(Records from a data collection)
□ □ □

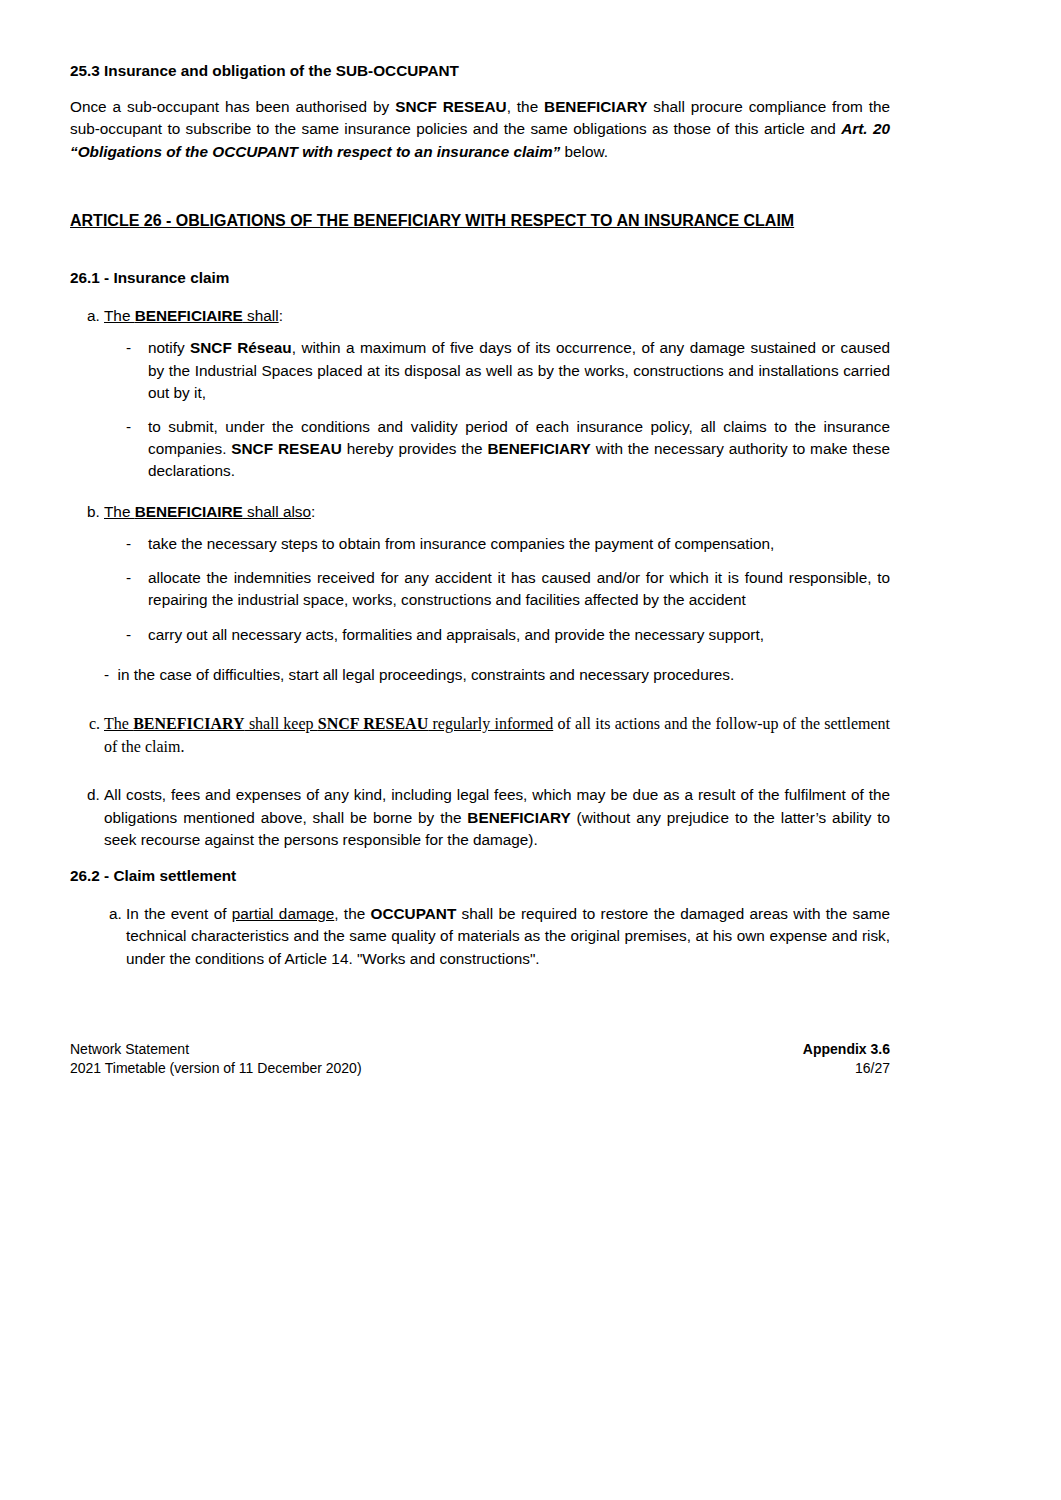25.3 Insurance and obligation of the SUB-OCCUPANT
Once a sub-occupant has been authorised by SNCF RESEAU, the BENEFICIARY shall procure compliance from the sub-occupant to subscribe to the same insurance policies and the same obligations as those of this article and Art. 20 “Obligations of the OCCUPANT with respect to an insurance claim” below.
ARTICLE 26 - OBLIGATIONS OF THE BENEFICIARY WITH RESPECT TO AN INSURANCE CLAIM
26.1 - Insurance claim
The BENEFICIAIRE shall:
notify SNCF Réseau, within a maximum of five days of its occurrence, of any damage sustained or caused by the Industrial Spaces placed at its disposal as well as by the works, constructions and installations carried out by it,
to submit, under the conditions and validity period of each insurance policy, all claims to the insurance companies. SNCF RESEAU hereby provides the BENEFICIARY with the necessary authority to make these declarations.
The BENEFICIAIRE shall also:
take the necessary steps to obtain from insurance companies the payment of compensation,
allocate the indemnities received for any accident it has caused and/or for which it is found responsible, to repairing the industrial space, works, constructions and facilities affected by the accident
carry out all necessary acts, formalities and appraisals, and provide the necessary support,
- in the case of difficulties, start all legal proceedings, constraints and necessary procedures.
The BENEFICIARY shall keep SNCF RESEAU regularly informed of all its actions and the follow-up of the settlement of the claim.
All costs, fees and expenses of any kind, including legal fees, which may be due as a result of the fulfilment of the obligations mentioned above, shall be borne by the BENEFICIARY (without any prejudice to the latter’s ability to seek recourse against the persons responsible for the damage).
26.2 - Claim settlement
In the event of partial damage, the OCCUPANT shall be required to restore the damaged areas with the same technical characteristics and the same quality of materials as the original premises, at his own expense and risk, under the conditions of Article 14. "Works and constructions".
Network Statement
2021 Timetable (version of 11 December 2020)
Appendix 3.6
16/27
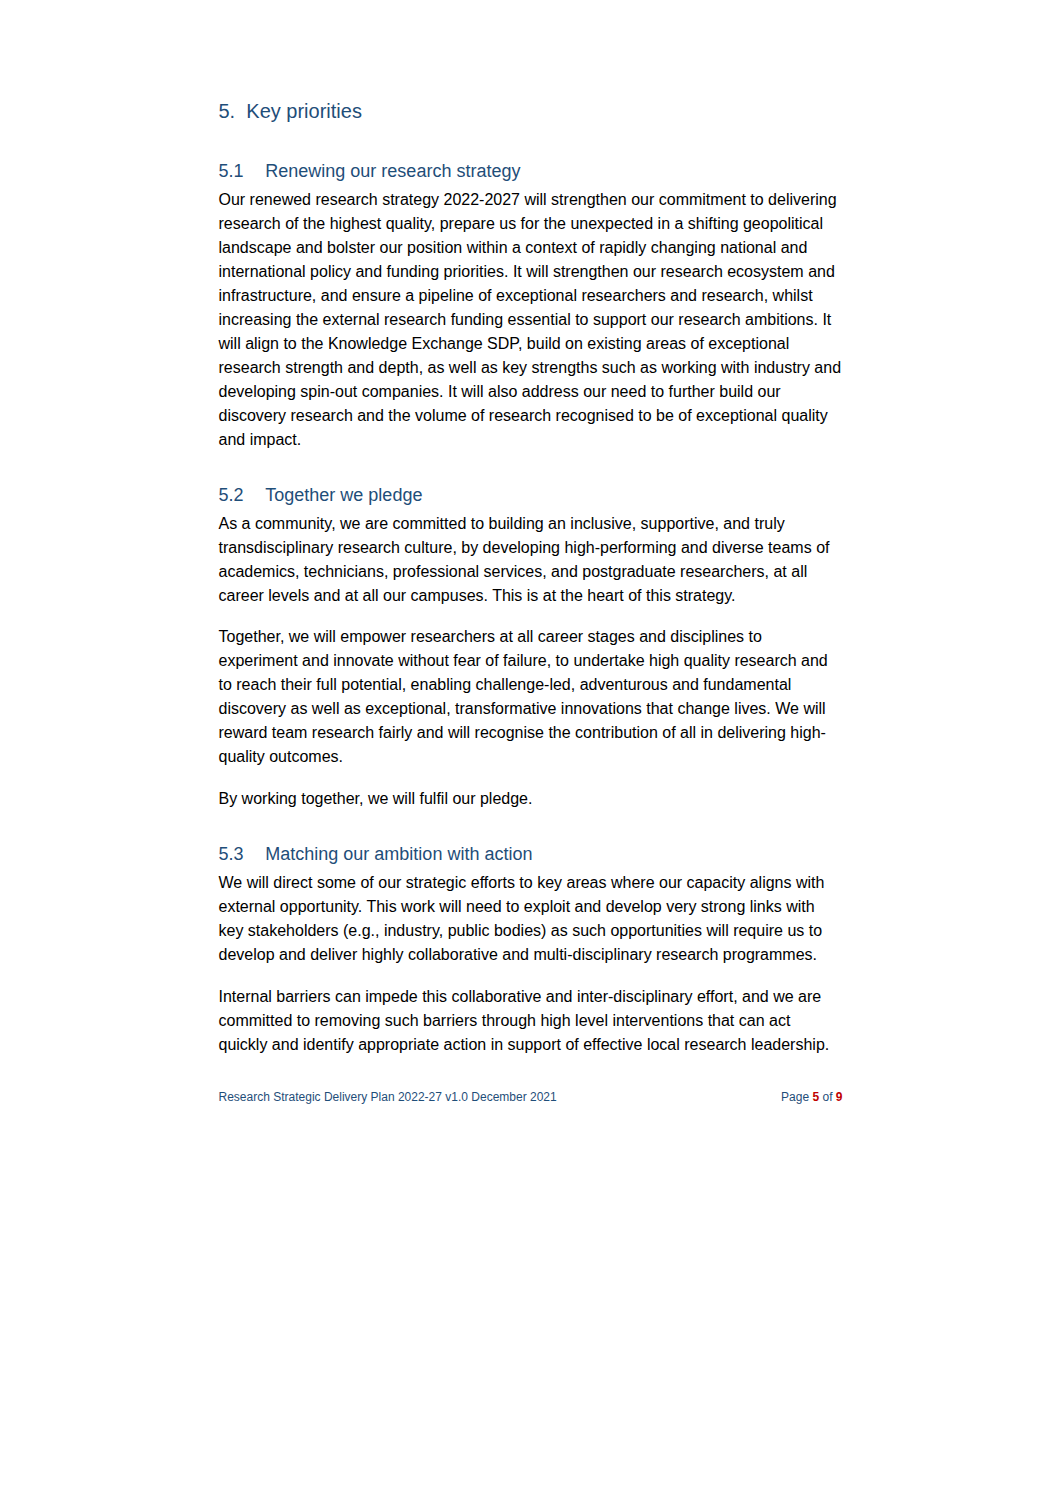5. Key priorities
5.1 Renewing our research strategy
Our renewed research strategy 2022-2027 will strengthen our commitment to delivering research of the highest quality, prepare us for the unexpected in a shifting geopolitical landscape and bolster our position within a context of rapidly changing national and international policy and funding priorities. It will strengthen our research ecosystem and infrastructure, and ensure a pipeline of exceptional researchers and research, whilst increasing the external research funding essential to support our research ambitions. It will align to the Knowledge Exchange SDP, build on existing areas of exceptional research strength and depth, as well as key strengths such as working with industry and developing spin-out companies. It will also address our need to further build our discovery research and the volume of research recognised to be of exceptional quality and impact.
5.2 Together we pledge
As a community, we are committed to building an inclusive, supportive, and truly transdisciplinary research culture, by developing high-performing and diverse teams of academics, technicians, professional services, and postgraduate researchers, at all career levels and at all our campuses. This is at the heart of this strategy.
Together, we will empower researchers at all career stages and disciplines to experiment and innovate without fear of failure, to undertake high quality research and to reach their full potential, enabling challenge-led, adventurous and fundamental discovery as well as exceptional, transformative innovations that change lives. We will reward team research fairly and will recognise the contribution of all in delivering high-quality outcomes.
By working together, we will fulfil our pledge.
5.3 Matching our ambition with action
We will direct some of our strategic efforts to key areas where our capacity aligns with external opportunity. This work will need to exploit and develop very strong links with key stakeholders (e.g., industry, public bodies) as such opportunities will require us to develop and deliver highly collaborative and multi-disciplinary research programmes.
Internal barriers can impede this collaborative and inter-disciplinary effort, and we are committed to removing such barriers through high level interventions that can act quickly and identify appropriate action in support of effective local research leadership.
Research Strategic Delivery Plan 2022-27 v1.0 December 2021 Page 5 of 9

□ □ □

| Goal of the exercise |
The expected output is the full data above, reproduced exactly with no images.

| Output below |
25.3 Insurance and obligation of the SUB-OCCUPANT
Once a sub-occupant has been authorised by SNCF RESEAU, the BENEFICIARY shall procure compliance from the sub-occupant to subscribe to the same insurance policies and the same obligations as those of this article and Art. 20 “Obligations of the OCCUPANT with respect to an insurance claim” below.
ARTICLE 26 - OBLIGATIONS OF THE BENEFICIARY WITH RESPECT TO AN INSURANCE CLAIM
26.1 - Insurance claim
The BENEFICIAIRE shall:
notify SNCF Réseau, within a maximum of five days of its occurrence, of any damage sustained or caused by the Industrial Spaces placed at its disposal as well as by the works, constructions and installations carried out by it,
to submit, under the conditions and validity period of each insurance policy, all claims to the insurance companies. SNCF RESEAU hereby provides the BENEFICIARY with the necessary authority to make these declarations.
The BENEFICIAIRE shall also:
take the necessary steps to obtain from insurance companies the payment of compensation,
allocate the indemnities received for any accident it has caused and/or for which it is found responsible, to repairing the industrial space, works, constructions and facilities affected by the accident
carry out all necessary acts, formalities and appraisals, and provide the necessary support,
- in the case of difficulties, start all legal proceedings, constraints and necessary procedures.
The BENEFICIARY shall keep SNCF RESEAU regularly informed of all its actions and the follow-up of the settlement of the claim.
All costs, fees and expenses of any kind, including legal fees, which may be due as a result of the fulfilment of the obligations mentioned above, shall be borne by the BENEFICIARY (without any prejudice to the latter’s ability to seek recourse against the persons responsible for the damage).
26.2 - Claim settlement
In the event of partial damage, the OCCUPANT shall be required to restore the damaged areas with the same technical characteristics and the same quality of materials as the original premises, at his own expense and risk, under the conditions of Article 14. "Works and constructions".
Network Statement
2021 Timetable (version of 11 December 2020)
Appendix 3.6
16/27
5. Key priorities
5.1 Renewing our research strategy
Our renewed research strategy 2022-2027 will strengthen our commitment to delivering research of the highest quality, prepare us for the unexpected in a shifting geopolitical landscape and bolster our position within a context of rapidly changing national and international policy and funding priorities. It will strengthen our research ecosystem and infrastructure, and ensure a pipeline of exceptional researchers and research, whilst increasing the external research funding essential to support our research ambitions. It will align to the Knowledge Exchange SDP, build on existing areas of exceptional research strength and depth, as well as key strengths such as working with industry and developing spin-out companies. It will also address our need to further build our discovery research and the volume of research recognised to be of exceptional quality and impact.
5.2 Together we pledge
As a community, we are committed to building an inclusive, supportive, and truly transdisciplinary research culture, by developing high-performing and diverse teams of academics, technicians, professional services, and postgraduate researchers, at all career levels and at all our campuses. This is at the heart of this strategy.
Together, we will empower researchers at all career stages and disciplines to experiment and innovate without fear of failure, to undertake high quality research and to reach their full potential, enabling challenge-led, adventurous and fundamental discovery as well as exceptional, transformative innovations that change lives. We will reward team research fairly and will recognise the contribution of all in delivering high-quality outcomes.
By working together, we will fulfil our pledge.
5.3 Matching our ambition with action
We will direct some of our strategic efforts to key areas where our capacity aligns with external opportunity. This work will need to exploit and develop very strong links with key stakeholders (e.g., industry, public bodies) as such opportunities will require us to develop and deliver highly collaborative and multi-disciplinary research programmes.
Internal barriers can impede this collaborative and inter-disciplinary effort, and we are committed to removing such barriers through high level interventions that can act quickly and identify appropriate action in support of effective local research leadership.
Research Strategic Delivery Plan 2022-27 v1.0 December 2021 Page 5 of 9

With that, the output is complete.